Pulitzer Prize-winning Journalist Speaks on Election Implications
By TERESA WINCHESTER
ONEONTA
On Monday, November 18, Pulitzer Prize-winning journalist David Shribman spoke at Hartwick College. His talk was sponsored by the Hartwick Institute of Public Service.
Shribman embodies a lifetime of work at leading newspapers (“The New York Times,” “The Boston Globe,” “The Wall Street Journal”), holding top positions at each one. As Washington Bureau Chief for “The Boston Globe,” he won the 1995 Pulitzer Prize for “Beat Reporting” on American political culture.
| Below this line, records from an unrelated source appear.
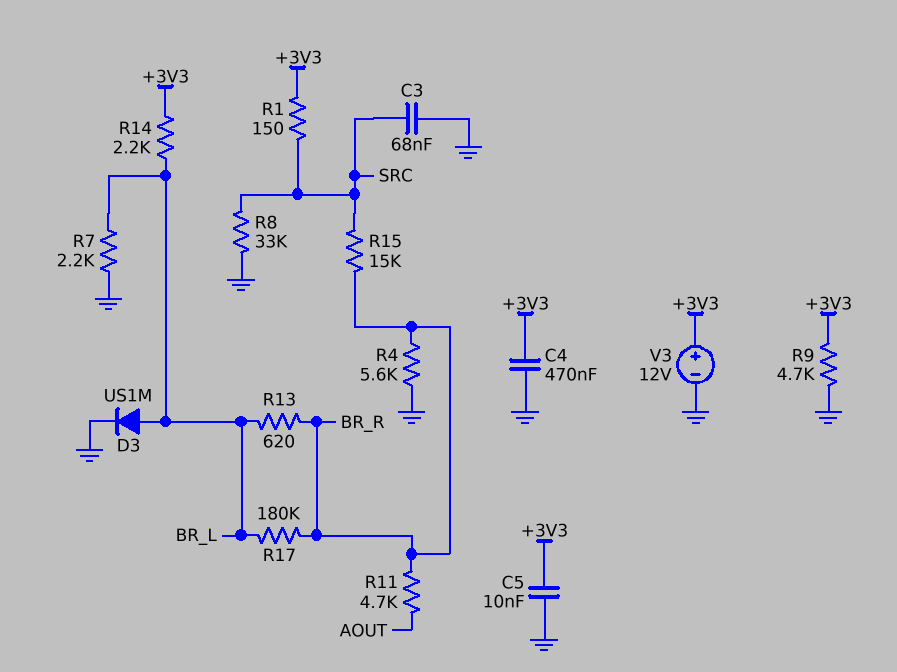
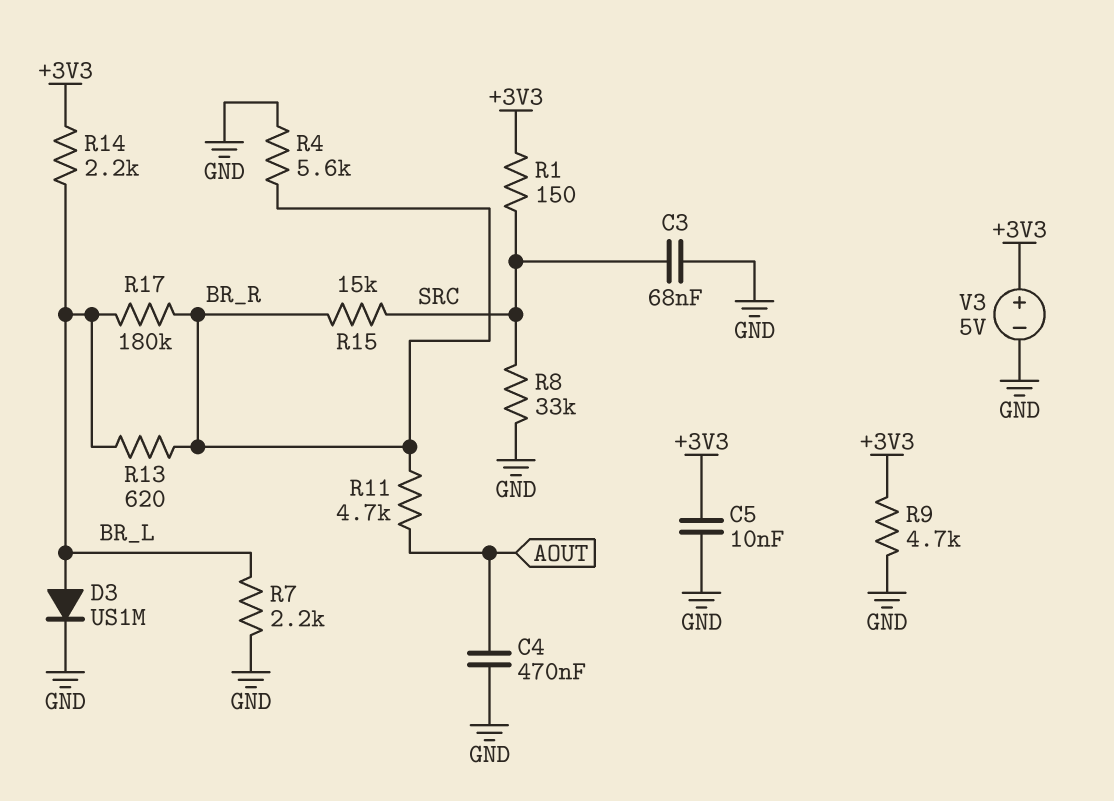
C4: 470nF (+3V3, GND) -> 470nF (AOUT, GND)
V3: 12V (plus +3V3, minus GND) -> 5V (plus +3V3, minus GND)

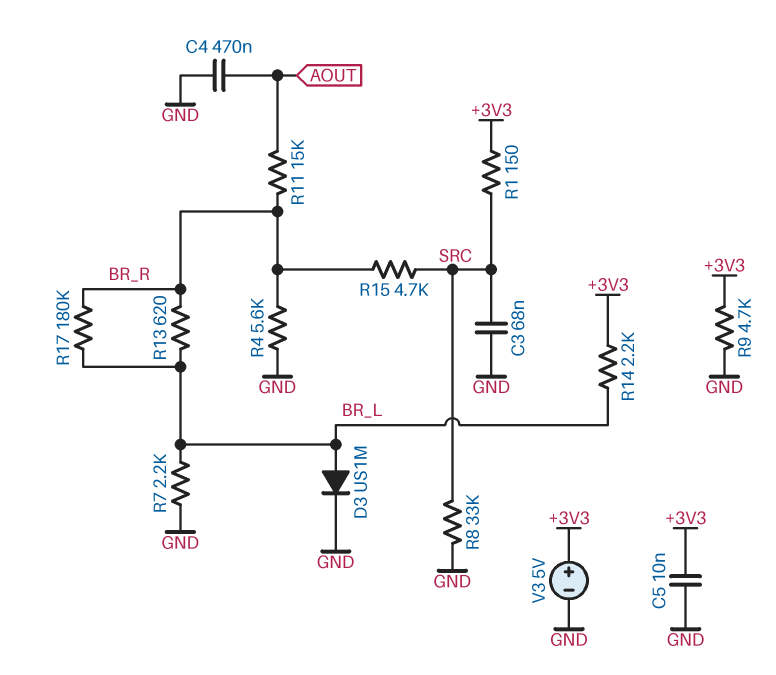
R11: 4.7k (AOUT, BR_R) -> 15k (AOUT, BR_R)
R15: 15k (BR_R, SRC) -> 4.7k (BR_R, SRC)

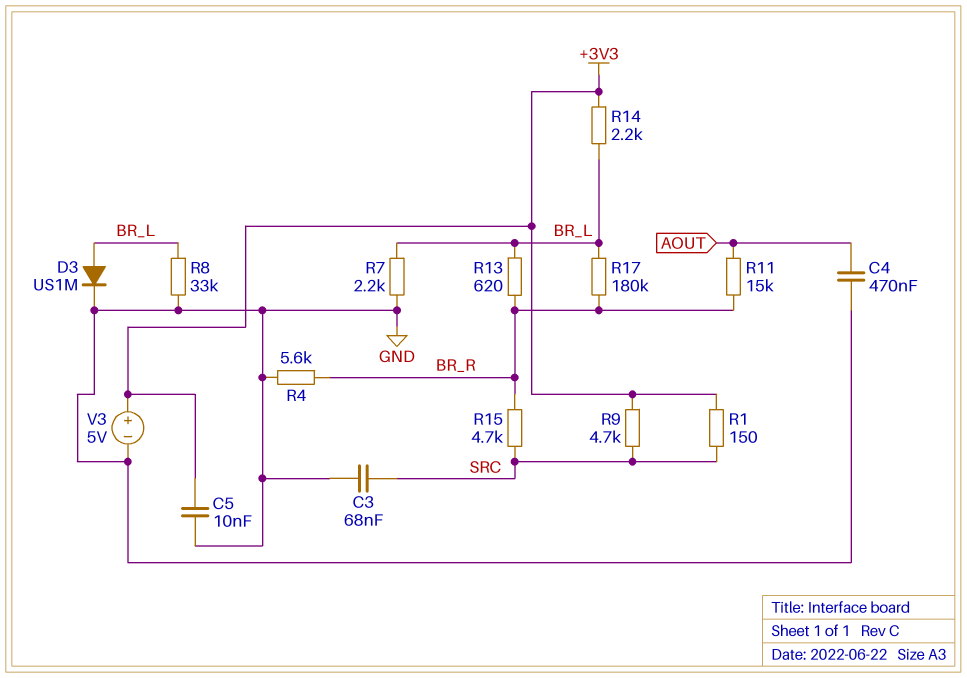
R8: 33k (GND, SRC) -> 33k (BR_L, GND)
R9: 4.7k (+3V3, GND) -> 4.7k (+3V3, SRC)

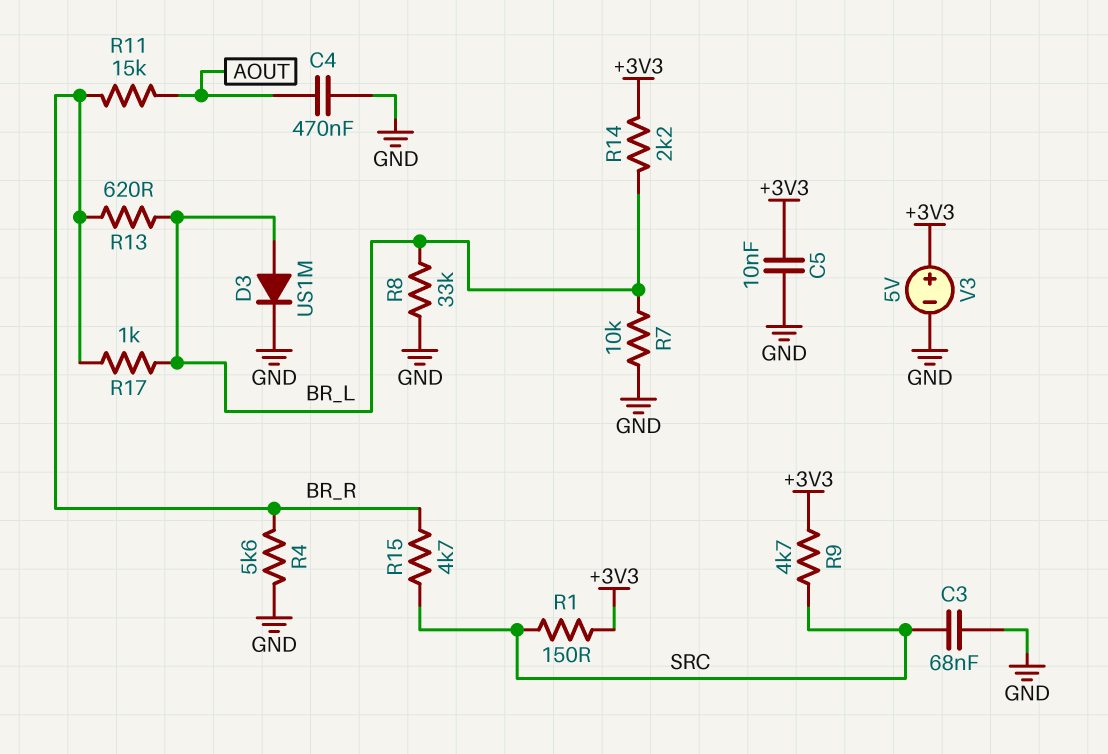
R7: 2.2k (BR_L, GND) -> 10k (BR_L, GND)
R17: 180k (BR_L, BR_R) -> 1k (BR_L, BR_R)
In 2019, following the shooting massacre at the Tree of Life synagogue in Pittsburgh, Shribman, then executive editor of the “Pittsburgh Post-Gazette,” published a front-page, full-width headline, in Hebrew-Aramaic, of the opening of the Jewish prayer of mourning. The Post-Gazette subsequently won a Pulitzer Prize for “Breaking News Reporting” for coverage of the massacre.
Shribman is currently executive editor emeritus of the “Pittsburgh Post-Gazette” and the J.W. McConnell Professor of Practice at the Max Bell School of Public Policy at McGill University. He also writes a weekly column, “My Point,” syndicated throughout the United States, and a biweekly column for “The Globe and Mail,” a Canadian daily newspaper.
Shribman’s talk, relatively brief and rapidly delivered, nonetheless revealed his encyclopedic knowledge of American history and the American political landscape. He easily drew upon more obscure historic occurrences and pithy quotes to make a point, for instance, when he quoted German Chancellor Otto von Bismarck (1815-1898) as saying, “The Lord gives his providential protection to drunkards, the mentally ill, and the USA.”